If all that exists for behavioral traits ends up being weak genetic explanation (a la Turkheimer 1998, 2016), then it doesn’t seem like hereditarianism is a scientifically decidable hypothesis like hereditarians argue. Moreover, the demand for a mechanism comes first for a demand for the demonstration of causality. Anti-hereditarians are often skeptics of GWAS and argue that the associations identified are confounded by population structure, associative mating, and other forms of gene-environment correlation (Baverstock 2019; Richardson and Jones 2019). A mechanism goes a long way to demonstrating causality, and in some cases actually ends up proving it. The context-dependency of a mechanism only demonstrates the futility of hereditarianism rather than vindicating variational approaches to understanding phenotypic development. Moreover, what anti-hereditarians who view mechanistic explanation as a requisite factor for adjudicating the hereditarian question argue is that certain mechanisms by which SNPs can become associated with phenotypes are not amenable to hereditarianism. For instance, if it ends up being that height is highly heritable (say 80%) and that height causally impacts IQ  (via some socially mediated pathway), then of course IQ will be statistically heritable. But it isn’t “genetic” in the typical colloquial sense that hereditarians need – if simply changing our social norms will decrease the additive genetic variance of the phenotype, that contradicts a great number of claims in the hereditarian literature (e.g. Jensen 1969; Rushton 2012). Indeed, if it ends up being that (in our hypothetical) all of the additive genetic variation for IQ is mechanistically explained in this manner, then I suspect the ‘so-called’ environmentalists would consider themselves vindicated on the matter, as the proximate developmental mechanism is environmental. So understanding the mechanisms helps us understand the inferences that can be made from the association of a SNP to a phenotype – different types of associations have different biological, epidemiological and social implications.

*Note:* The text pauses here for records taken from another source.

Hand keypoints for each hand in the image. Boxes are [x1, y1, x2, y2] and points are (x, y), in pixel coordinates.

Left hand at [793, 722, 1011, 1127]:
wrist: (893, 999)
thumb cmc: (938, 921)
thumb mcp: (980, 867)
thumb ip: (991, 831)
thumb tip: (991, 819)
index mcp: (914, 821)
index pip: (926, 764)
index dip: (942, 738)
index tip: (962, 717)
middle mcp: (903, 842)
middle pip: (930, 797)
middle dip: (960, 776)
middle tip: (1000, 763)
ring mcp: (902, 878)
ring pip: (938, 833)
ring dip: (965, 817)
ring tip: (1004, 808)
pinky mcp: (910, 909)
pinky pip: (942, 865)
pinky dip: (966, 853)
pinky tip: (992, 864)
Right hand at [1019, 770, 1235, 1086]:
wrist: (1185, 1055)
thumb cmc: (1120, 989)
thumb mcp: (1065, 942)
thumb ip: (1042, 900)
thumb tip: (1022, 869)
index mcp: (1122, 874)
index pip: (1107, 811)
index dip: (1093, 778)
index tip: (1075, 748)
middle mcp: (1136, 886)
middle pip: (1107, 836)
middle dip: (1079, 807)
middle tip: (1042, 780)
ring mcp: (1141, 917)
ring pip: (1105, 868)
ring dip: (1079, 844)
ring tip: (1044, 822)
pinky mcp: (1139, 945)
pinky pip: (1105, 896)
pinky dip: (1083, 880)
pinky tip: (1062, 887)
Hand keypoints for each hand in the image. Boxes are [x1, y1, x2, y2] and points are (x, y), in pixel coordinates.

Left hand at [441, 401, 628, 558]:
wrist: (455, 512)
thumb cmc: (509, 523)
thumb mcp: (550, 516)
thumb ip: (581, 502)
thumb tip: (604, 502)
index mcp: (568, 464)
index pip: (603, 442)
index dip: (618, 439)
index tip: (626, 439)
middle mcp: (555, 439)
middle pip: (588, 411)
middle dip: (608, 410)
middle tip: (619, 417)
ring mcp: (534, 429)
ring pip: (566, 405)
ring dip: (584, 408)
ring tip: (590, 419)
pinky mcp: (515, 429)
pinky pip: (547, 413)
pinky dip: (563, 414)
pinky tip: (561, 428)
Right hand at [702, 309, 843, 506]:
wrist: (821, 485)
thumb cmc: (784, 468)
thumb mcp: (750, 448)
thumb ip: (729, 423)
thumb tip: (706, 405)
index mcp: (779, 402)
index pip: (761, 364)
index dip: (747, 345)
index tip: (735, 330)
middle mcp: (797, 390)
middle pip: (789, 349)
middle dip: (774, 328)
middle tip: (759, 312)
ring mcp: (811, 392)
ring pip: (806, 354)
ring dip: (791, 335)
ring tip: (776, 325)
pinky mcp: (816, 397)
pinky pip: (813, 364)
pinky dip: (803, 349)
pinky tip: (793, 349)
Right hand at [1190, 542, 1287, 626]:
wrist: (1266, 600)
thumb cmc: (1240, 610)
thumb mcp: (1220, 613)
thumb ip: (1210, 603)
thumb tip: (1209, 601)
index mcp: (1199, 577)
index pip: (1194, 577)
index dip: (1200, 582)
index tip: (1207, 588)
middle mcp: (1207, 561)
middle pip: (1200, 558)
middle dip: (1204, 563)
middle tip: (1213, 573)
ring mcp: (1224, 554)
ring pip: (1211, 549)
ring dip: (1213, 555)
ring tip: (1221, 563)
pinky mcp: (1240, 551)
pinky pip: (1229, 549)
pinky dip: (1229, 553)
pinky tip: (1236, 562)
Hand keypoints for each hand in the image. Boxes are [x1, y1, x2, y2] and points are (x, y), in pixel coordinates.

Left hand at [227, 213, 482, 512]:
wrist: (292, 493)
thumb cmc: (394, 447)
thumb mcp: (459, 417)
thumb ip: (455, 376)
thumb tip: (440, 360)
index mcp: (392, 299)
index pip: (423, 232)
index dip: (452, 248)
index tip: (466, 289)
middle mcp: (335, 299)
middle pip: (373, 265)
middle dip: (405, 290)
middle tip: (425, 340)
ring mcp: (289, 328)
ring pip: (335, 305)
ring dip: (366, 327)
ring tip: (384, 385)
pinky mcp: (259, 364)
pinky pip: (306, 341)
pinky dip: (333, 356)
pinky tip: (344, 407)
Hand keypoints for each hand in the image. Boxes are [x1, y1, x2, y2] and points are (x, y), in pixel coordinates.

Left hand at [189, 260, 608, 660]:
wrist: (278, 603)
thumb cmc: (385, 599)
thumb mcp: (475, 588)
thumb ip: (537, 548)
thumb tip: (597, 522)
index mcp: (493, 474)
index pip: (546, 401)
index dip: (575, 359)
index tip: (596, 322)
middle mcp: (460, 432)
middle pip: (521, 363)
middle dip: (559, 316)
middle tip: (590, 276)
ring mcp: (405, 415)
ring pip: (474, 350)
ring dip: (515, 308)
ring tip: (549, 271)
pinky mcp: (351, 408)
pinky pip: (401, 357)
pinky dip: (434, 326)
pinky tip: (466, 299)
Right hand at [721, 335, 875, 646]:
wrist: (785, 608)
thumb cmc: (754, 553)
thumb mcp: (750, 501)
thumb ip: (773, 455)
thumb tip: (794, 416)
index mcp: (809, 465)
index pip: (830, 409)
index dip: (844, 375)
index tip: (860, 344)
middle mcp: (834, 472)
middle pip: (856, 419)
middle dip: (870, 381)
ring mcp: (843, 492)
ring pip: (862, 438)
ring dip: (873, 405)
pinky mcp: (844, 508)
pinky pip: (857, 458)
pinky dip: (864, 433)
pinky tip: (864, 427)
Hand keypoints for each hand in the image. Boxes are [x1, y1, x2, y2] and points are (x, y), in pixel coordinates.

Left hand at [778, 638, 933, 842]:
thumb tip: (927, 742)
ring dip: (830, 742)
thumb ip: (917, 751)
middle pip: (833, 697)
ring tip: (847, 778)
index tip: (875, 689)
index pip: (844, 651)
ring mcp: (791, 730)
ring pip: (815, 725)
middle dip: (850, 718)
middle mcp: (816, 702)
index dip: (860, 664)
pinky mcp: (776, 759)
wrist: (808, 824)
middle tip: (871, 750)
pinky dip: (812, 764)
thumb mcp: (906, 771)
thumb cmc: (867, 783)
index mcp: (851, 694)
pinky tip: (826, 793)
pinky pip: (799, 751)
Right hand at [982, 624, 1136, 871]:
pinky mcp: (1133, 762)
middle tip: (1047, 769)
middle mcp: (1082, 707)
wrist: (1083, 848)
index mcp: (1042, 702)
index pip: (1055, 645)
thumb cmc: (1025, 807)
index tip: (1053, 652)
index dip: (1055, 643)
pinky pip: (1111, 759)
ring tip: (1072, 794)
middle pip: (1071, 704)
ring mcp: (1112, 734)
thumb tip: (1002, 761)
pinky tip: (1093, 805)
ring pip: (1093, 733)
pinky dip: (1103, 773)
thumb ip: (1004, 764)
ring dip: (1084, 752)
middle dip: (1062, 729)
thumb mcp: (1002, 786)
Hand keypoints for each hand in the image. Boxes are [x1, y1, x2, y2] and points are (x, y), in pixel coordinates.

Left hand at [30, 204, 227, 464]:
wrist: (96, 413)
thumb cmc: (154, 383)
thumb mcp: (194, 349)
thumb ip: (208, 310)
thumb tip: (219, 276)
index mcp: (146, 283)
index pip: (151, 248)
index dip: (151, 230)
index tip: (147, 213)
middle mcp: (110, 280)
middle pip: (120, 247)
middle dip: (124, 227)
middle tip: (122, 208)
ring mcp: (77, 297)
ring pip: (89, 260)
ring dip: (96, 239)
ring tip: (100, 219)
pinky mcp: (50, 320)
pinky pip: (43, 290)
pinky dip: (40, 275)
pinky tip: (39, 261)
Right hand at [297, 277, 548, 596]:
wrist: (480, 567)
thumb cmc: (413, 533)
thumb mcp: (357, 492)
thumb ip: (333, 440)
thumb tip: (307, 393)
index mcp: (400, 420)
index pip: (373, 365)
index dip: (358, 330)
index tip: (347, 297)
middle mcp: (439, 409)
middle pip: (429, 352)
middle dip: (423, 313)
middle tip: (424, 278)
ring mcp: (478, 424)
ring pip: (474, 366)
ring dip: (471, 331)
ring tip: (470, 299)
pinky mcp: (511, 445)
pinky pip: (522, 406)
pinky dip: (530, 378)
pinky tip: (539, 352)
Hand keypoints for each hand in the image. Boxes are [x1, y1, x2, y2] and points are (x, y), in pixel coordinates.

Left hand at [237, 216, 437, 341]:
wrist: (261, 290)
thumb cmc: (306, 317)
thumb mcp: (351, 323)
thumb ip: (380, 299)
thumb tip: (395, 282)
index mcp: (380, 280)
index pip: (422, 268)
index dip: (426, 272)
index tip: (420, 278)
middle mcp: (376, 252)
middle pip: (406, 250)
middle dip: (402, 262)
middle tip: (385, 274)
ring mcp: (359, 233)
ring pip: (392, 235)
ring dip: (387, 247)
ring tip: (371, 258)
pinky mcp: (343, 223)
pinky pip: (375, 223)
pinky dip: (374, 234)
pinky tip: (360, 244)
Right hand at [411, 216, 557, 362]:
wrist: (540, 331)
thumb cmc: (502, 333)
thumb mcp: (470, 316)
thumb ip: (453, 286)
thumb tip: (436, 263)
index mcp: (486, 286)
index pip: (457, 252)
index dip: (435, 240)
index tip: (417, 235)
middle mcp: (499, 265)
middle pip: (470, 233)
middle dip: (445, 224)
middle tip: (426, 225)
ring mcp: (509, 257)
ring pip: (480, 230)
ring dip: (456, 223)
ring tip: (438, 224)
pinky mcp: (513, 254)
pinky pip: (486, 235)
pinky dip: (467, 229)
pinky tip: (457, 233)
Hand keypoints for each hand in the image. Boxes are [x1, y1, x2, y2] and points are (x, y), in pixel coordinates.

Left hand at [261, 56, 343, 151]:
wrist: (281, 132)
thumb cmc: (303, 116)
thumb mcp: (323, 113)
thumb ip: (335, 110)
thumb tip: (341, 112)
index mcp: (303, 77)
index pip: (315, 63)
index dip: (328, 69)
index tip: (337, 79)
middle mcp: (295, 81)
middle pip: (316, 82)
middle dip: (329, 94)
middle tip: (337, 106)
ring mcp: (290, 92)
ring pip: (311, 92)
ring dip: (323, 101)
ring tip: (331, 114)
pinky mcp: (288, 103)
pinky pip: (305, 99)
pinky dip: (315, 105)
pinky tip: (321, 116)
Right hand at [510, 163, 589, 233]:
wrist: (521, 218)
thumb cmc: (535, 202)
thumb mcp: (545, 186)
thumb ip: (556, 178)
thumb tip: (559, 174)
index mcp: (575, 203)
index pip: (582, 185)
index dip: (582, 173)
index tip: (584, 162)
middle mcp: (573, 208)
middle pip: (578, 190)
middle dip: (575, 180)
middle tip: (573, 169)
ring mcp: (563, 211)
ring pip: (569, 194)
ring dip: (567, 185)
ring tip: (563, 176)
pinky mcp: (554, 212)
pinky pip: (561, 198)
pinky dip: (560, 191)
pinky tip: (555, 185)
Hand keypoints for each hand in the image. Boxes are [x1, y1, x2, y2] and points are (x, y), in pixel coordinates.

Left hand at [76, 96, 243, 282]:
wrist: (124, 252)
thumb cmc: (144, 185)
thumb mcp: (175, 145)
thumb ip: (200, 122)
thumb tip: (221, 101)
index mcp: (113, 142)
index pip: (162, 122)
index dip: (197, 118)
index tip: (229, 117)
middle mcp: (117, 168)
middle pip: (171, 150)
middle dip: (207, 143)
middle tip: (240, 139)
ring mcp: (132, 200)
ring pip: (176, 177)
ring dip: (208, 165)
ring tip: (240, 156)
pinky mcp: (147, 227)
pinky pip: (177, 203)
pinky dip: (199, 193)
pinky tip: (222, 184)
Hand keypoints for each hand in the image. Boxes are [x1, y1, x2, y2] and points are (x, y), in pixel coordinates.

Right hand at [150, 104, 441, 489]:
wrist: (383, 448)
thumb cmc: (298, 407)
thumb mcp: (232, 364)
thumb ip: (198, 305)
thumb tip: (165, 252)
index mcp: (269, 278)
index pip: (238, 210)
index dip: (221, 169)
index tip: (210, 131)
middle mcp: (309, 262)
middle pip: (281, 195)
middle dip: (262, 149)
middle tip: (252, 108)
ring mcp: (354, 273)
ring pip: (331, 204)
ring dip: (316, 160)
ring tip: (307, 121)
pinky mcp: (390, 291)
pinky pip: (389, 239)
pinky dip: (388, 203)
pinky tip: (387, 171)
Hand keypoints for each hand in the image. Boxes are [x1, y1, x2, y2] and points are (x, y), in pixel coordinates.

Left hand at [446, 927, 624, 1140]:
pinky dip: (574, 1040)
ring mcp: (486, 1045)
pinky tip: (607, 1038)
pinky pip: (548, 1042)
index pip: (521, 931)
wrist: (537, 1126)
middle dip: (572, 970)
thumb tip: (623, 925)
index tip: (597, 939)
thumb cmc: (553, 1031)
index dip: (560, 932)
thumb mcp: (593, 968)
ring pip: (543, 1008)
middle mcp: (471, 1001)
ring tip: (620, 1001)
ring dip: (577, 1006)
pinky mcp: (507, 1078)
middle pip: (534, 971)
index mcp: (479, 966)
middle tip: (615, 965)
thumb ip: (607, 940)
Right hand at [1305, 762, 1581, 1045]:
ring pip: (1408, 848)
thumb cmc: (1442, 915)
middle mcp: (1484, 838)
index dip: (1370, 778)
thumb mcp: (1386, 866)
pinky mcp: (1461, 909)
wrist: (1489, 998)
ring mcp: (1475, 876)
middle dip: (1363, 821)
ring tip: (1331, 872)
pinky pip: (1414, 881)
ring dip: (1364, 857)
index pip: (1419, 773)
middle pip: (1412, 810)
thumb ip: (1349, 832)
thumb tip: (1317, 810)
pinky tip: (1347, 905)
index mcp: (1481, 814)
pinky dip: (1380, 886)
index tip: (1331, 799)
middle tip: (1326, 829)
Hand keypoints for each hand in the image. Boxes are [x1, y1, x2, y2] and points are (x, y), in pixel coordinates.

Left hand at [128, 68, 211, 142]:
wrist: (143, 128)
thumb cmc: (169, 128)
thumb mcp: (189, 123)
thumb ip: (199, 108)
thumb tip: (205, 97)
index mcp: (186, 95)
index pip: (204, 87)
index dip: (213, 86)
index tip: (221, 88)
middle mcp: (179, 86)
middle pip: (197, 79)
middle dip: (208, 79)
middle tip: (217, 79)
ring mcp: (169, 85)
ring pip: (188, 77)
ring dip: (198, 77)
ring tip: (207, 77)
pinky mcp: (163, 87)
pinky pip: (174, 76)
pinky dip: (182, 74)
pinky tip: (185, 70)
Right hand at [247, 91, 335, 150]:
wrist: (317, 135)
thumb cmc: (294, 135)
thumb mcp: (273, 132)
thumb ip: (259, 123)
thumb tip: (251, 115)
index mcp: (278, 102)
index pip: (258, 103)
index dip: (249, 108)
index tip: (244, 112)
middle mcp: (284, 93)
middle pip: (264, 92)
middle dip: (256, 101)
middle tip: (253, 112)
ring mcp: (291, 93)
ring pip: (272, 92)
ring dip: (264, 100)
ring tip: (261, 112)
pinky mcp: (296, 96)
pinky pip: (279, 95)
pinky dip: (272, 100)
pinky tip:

My fear is that choosing to only accept extreme and well-characterized clinical phenotypes or simple Mendelian characteristics with good molecular level mechanistic explanations as genuinely genetic casts genetics in biased ways.

This is a misrepresentation of Turkheimer’s view on how genetic associations should be understood. His point is that a coherent molecular genetics of say, divorce, are not forthcoming. The proper level of analysis for understanding the origin is not “bottom up from the genes”, but at the phenotypic level itself (Turkheimer et. al 2014). These are not any less legitimate genetic associations, but they do not have simple mechanistic explanations. To be clear, Turkheimer doesn’t think there is a fine line between a “true” genetic association (‘true positive’) and a confounded genetic association (‘false positive’) – the question of causality may not end up having a fact of the matter for GWAS. But that does not dismiss the fact that Turkheimer has never claimed that these associations are not “genuinely genetic” or that the heritability is fictitious.